== Provided passage ==
== == ==

Let’s learn about Jupiter

This gas giant is home to a massive storm that has lasted hundreds of years

a photo of Jupiter taken by the Hubble telescope

Jupiter’s Great Red Spot — a massive storm that has raged for hundreds of years — makes this gas giant instantly recognizable.

NASA, ESA, A. Simon (Goddard Space Flight Center) and M.H. Wong (Univ. of California, Berkeley)

If you went looking for a planet as different from Earth as you could find, you wouldn’t have to go all that far, at least in space terms. Just look to the fifth planet in our solar system, Jupiter. This gas giant has no solid surface. Its diameter is more than 11 times as great as Earth’s. Its mass is more than twice than that of all the other planets in the solar system combined. Jupiter’s atmosphere is covered with bands of clouds and punctured by vast rotating storms. The most famous of these is the Great Red Spot, which is so big that Earth could fit inside it!

== == ==

== Extracted records ==
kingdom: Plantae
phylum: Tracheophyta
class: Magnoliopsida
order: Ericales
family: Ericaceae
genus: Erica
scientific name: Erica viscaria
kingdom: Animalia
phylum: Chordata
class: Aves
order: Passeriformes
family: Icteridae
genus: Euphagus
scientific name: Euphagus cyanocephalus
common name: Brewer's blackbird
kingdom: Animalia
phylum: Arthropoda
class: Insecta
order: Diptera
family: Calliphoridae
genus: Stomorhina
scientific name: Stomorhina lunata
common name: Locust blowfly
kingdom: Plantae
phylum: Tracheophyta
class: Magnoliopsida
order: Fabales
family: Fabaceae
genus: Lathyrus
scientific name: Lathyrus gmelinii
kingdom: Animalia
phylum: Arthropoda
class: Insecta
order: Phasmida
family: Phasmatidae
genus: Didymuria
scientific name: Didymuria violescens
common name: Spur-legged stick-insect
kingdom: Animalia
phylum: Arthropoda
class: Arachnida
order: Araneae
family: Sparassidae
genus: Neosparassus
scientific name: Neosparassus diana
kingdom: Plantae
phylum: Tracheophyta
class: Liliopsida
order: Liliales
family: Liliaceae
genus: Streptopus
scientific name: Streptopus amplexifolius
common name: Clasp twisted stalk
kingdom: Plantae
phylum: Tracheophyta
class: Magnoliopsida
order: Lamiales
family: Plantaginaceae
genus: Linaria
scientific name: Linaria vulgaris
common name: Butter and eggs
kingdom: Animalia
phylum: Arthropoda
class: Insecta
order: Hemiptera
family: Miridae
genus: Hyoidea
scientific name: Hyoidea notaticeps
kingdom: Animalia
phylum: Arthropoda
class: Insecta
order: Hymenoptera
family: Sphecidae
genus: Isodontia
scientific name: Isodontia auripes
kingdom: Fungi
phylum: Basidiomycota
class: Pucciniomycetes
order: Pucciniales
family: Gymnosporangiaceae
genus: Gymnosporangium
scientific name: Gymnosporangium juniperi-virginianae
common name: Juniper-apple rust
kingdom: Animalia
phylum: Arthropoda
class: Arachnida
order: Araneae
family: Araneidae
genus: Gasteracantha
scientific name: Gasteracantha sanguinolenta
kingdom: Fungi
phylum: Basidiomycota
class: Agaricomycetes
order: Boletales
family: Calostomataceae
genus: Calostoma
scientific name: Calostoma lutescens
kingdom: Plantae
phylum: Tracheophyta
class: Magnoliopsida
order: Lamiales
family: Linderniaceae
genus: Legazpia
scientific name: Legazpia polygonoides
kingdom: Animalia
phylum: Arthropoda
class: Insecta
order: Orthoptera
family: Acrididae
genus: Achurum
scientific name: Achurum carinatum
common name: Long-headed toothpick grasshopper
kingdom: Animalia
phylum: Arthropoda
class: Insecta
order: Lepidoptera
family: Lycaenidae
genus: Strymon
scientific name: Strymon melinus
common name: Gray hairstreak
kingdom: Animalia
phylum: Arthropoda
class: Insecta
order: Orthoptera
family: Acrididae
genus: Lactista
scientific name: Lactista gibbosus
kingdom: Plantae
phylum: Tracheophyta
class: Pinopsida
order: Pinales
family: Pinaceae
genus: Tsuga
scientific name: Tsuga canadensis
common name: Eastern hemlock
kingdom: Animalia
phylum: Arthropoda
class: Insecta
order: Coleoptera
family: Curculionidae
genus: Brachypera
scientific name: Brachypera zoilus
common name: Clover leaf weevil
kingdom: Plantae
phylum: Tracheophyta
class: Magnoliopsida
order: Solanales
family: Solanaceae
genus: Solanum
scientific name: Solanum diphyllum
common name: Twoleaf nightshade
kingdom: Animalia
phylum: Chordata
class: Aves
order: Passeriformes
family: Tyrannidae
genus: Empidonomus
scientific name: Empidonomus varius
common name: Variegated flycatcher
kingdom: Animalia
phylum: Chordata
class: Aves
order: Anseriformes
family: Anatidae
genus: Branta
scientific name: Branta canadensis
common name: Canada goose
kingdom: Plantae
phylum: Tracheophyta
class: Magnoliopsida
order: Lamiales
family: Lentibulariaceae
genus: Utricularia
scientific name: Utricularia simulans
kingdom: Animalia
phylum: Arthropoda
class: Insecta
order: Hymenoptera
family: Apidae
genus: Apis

== == ==

== To do ==
Reproduce the entire Jupiter article word for word. Rely only on the Jupiter article, not the listing.

== Solution for this exercise ==
Let’s learn about Jupiter

This gas giant is home to a massive storm that has lasted hundreds of years

a photo of Jupiter taken by the Hubble telescope

Jupiter’s Great Red Spot — a massive storm that has raged for hundreds of years — makes this gas giant instantly recognizable.

NASA, ESA, A. Simon (Goddard Space Flight Center) and M.H. Wong (Univ. of California, Berkeley)

If you went looking for a planet as different from Earth as you could find, you wouldn’t have to go all that far, at least in space terms. Just look to the fifth planet in our solar system, Jupiter. This gas giant has no solid surface. Its diameter is more than 11 times as great as Earth’s. Its mass is more than twice than that of all the other planets in the solar system combined. Jupiter’s atmosphere is covered with bands of clouds and punctured by vast rotating storms. The most famous of these is the Great Red Spot, which is so big that Earth could fit inside it!